Artificial intelligence is reshaping vulnerability research, and Anthropic’s Mythos model sits at the forefront. By automating the discovery of zero‑day flaws across operating systems and browsers, Mythos can generate exploit chains faster than any human red‑team. This capability has attracted a curated cohort of tech giants and security firms, expanding the user base to about 200 entities worldwide. The promise is clear: give defenders the same AI‑powered insight attackers could wield, theoretically shrinking the window between discovery and remediation.

The reality, however, reveals a stark patch gap and heightened exposure risk. Despite uncovering over 10,000 high‑severity issues, only 14% have been fixed, reflecting the labor‑intensive validation process and the speed at which AI can weaponize vulnerabilities. An April incident where a small group of unauthorized users breached Mythos underscores the paradox of widening access: each new participant becomes a potential leak point. Moreover, Anthropic’s performance metrics remain unverified by third parties, leaving the security community to rely on self‑reported data amid an IPO‑driven rollout.

Industry competitors such as OpenAI and Google are racing to launch comparable AI security tools, intensifying pressure on standards and oversight.

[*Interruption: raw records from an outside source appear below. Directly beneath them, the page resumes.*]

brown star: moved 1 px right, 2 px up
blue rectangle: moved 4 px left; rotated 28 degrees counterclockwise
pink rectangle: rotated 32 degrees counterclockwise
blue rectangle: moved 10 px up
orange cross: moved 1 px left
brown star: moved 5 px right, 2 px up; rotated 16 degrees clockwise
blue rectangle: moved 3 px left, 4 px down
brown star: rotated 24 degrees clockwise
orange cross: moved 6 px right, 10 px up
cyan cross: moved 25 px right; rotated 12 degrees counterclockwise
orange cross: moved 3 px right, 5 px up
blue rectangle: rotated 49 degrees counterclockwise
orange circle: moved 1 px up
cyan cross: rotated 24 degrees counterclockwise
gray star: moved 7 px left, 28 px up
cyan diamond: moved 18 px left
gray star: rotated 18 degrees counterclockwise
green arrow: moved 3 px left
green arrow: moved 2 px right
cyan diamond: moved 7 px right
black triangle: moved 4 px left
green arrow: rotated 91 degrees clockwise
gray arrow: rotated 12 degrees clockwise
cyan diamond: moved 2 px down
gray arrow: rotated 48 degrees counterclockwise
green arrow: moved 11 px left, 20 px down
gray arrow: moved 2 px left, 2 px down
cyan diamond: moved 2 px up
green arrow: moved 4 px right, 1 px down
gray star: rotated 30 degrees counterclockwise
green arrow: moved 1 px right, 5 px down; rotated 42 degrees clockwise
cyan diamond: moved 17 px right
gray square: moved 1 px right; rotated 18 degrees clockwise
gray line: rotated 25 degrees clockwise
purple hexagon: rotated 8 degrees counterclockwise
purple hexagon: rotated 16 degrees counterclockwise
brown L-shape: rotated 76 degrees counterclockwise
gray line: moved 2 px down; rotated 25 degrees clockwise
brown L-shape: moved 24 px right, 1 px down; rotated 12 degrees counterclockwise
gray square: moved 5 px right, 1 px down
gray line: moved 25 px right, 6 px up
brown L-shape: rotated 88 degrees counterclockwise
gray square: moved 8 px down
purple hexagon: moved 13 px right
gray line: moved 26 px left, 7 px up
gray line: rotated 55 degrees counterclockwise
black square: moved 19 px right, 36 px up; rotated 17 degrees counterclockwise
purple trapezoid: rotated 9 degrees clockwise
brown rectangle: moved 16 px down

Regulators may soon demand independent audits and transparent disclosure practices to curb misuse. For enterprises, the decision to join Anthropic’s Project Glasswing hinges on balancing the defensive advantage of AI‑augmented pen testing against the risk of inadvertently amplifying offensive capabilities. As the market matures, the firms that can prove both efficacy and responsible governance are likely to set the benchmark for AI‑enabled cyber resilience.